This reference then represented all assembled var transcripts across all samples in the given analysis. The same method that was used in the original analysis was applied for quantifying the expression of the assembled var transcripts. The non-core reads were mapped against this reference and quantification was performed using Salmon (Patro et al., 2017). DESeq2 was used to perform differential expression analysis between severe versus non-severe groups and naïve versus pre-exposed groups in the original analysis (Love et al., 2014). Here, the same approach, as used in the original analysis, was applied to see if concordant expression estimates were obtained. As genomic sequencing was not available, this provided a confirmation of the whole transcript approach after the domain annotation step. The assembled var transcripts produced by the whole transcript assembly approach had their expression quantified at the transcript and domain level, as in the original method, and the results were compared to those obtained by the original method. To quantify domain expression, featureCounts was used, as in the original method with the counts for each domain aggregated (Liao et al., 2014). Correlation analysis between the domain’s counts from the whole transcript approach and the original method was performed for each ex vivo sample. Differential expression analysis was also performed using DESeq2, as in the original analysis and the results compared (Love et al., 2014; Wichers et al., 2021).

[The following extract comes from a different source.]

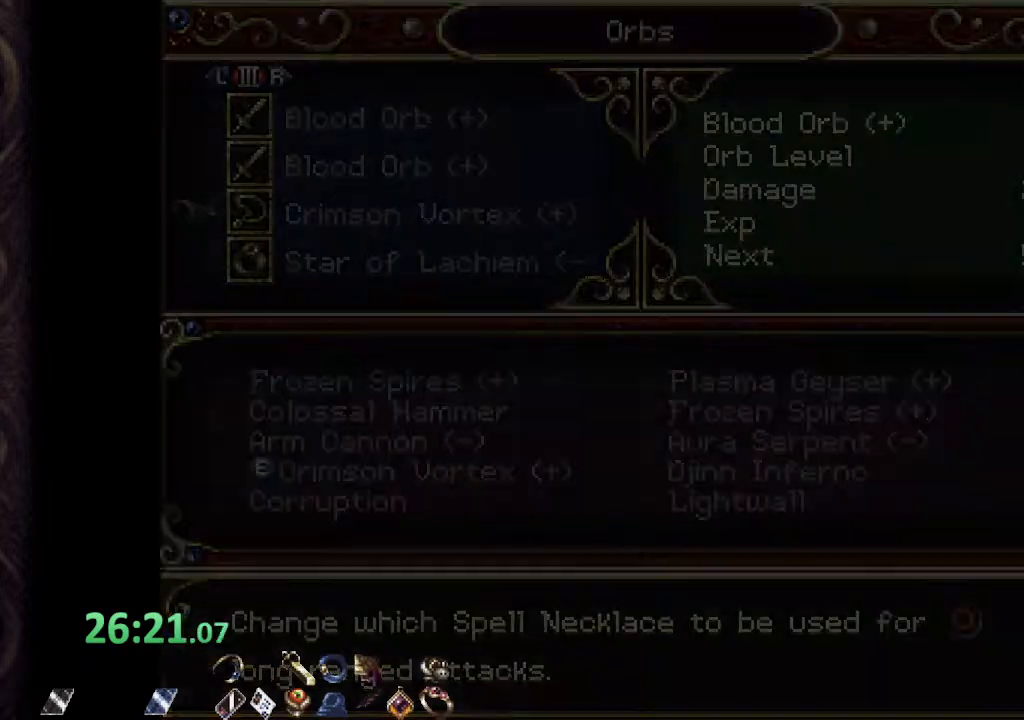
{"buttons": ["R1"], "left_stick": "right", "right_stick": "center", "events": [[67, "CIRCLE", "down"], [217, "CIRCLE", "up"], [217, "left_stick", "right"], [283, "R1", "down"]]}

Estimation of parasite life cycle stage distribution in ex vivo and short-term in vitro samples

To determine the parasite life cycle stage proportions for each sample the mixture model approach of the original analysis (Tonkin-Hill et al., 2018; Wichers et al., 2021) and the SCDC approach were used (Dong et al., 2021; Howick et al., 2019). Recently, it has been determined that species-agnostic reference datasets can be used for efficient and accurate gene expression deconvolution of bulk RNA-sequencing data from any Plasmodium species and for correct gene expression analyses for biases caused by differences in stage composition among samples (Tebben et al., 2022). Therefore, the P. berghei single cell atlas was used as reference with restriction to 1:1 orthologs between P. berghei and P. falciparum. This reference was chosen as it contained reference transcriptomes for the gametocyte stage. To ensure consistency with the original analysis, proportions from the mixture model approach were used for all subsequent analyses (Wichers et al., 2021). For comparison, the proportion of different stages of the parasite life cycle in the ex vivo and in vitro samples was determined by two independent readers in Giemsa-stained thin blood smears. The same classification as the mixture model approach was used (8, 19, 30, and 42 hr post infection corresponding to ring, early trophozoite, late trophozoite, and schizont stages, respectively). Significant differences in ring-stage proportions were tested using pairwise Wilcoxon tests. For the other stages, a modified Wilcoxon rank test for zero-inflated data was used (Wang et al., 2021). Var gene expression is highly stage dependent, so any quantitative comparison between samples needs adjustment for developmental stage. The life cycle stage proportions determined from the mixture model approach were used for adjustment.

Characterising var transcripts

The whole transcript approach was applied to the paired ex vivo and in vitro samples. Significant differences in the number of assembled var transcripts and the length of the transcripts across the generations were tested using the paired Wilcoxon test. Redundancy was removed from the assembled var transcripts and transcripts and domains were quantified using the approach described above. Three additional filtering steps were applied separately to this reference of assembled var transcripts to ensure the var transcripts that went on to have their expression quantified represented true var transcripts. The first method restricted var transcripts to those greater than 1500 nt containing at least three significantly annotated var domains, one of which had to be a DBLα domain. The second restricted var transcripts to those greater than 1500 nt and containing a DBLα domain. The third approach restricted var transcripts to those greater than 1500 nt with at least three significant var domain annotations.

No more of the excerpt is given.